Comme je suis fascinée par l’histoire, je prendrais volontiers un café avec Winston Churchill, pour lui poser des questions sur sa stratégie et sa vision à une époque où la guerre sévissait, et pour savoir comment il envisageait les répercussions de ses décisions difficiles. Prendre des décisions pour un pays, c’est lourd de conséquences, et on n’a pas nécessairement tout le soutien qu’on aimerait, même si on juge que nos décisions ont été prises pour de bonnes raisons. Ce n’est pas toujours facile d’inspirer!

Quel est le plus beau mot employé en gestion?
Confiance.

Et le plus laid?
Manque de confiance! Il y en a un autre aussi : ego. Il représente ce type de personne qui ne pense qu’à elle.

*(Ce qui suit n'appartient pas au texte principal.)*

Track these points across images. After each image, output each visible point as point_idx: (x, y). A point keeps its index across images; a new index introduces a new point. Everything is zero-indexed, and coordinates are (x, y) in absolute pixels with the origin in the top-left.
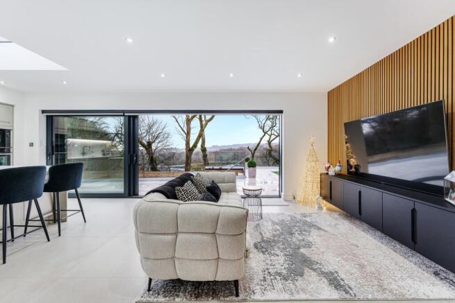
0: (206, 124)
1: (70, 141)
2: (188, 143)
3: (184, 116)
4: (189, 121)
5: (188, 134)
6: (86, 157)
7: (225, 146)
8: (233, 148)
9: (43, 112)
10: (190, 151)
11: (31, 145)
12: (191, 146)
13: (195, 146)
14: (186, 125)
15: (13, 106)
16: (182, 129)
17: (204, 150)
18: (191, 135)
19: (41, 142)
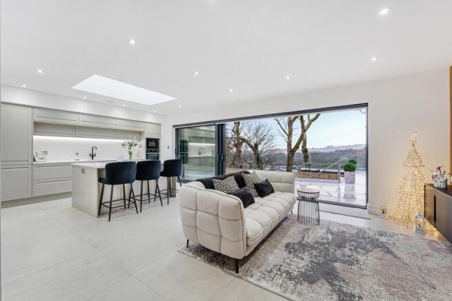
0: (310, 124)
1: (190, 144)
2: (289, 144)
3: (286, 119)
4: (290, 123)
5: (290, 135)
6: (201, 156)
7: (343, 147)
8: (354, 148)
9: (174, 126)
10: (292, 152)
11: (168, 147)
12: (293, 147)
13: (297, 147)
14: (287, 127)
15: (160, 124)
16: (284, 131)
17: (305, 151)
18: (293, 136)
19: (173, 146)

Qu'est-ce qui est le plus satisfaisant dans la vie d'une dirigeante?
Le sentiment d’avancer tous ensemble, de sentir qu’on est allumés par la même vision, qu’on travaille dans le même but.

Dans votre rôle de PDG d'investissement Québec, quel portrait faites-vous du Québec?
Je note évidemment que l’énergie verte et tous ces minéraux critiques dans notre sol sont précieux. Je vois aussi le talent immense d’une population éduquée, ce qui attire nombre d’entreprises à s’établir ici. Mais pour celles-ci, la réglementation est complexe et rigide. C’est pour ça que nous sommes là, pour les accompagner en jouant le rôle de facilitateur.

Votre principal conseil aux jeunes qui désirent construire un avenir significatif?
Oser réaliser ses ambitions! Ne pas avoir peur de se tromper. Et lorsqu’on se trompe, car c’est normal de le faire, il faut en tirer quelque chose et se demander comment on peut faire les choses autrement.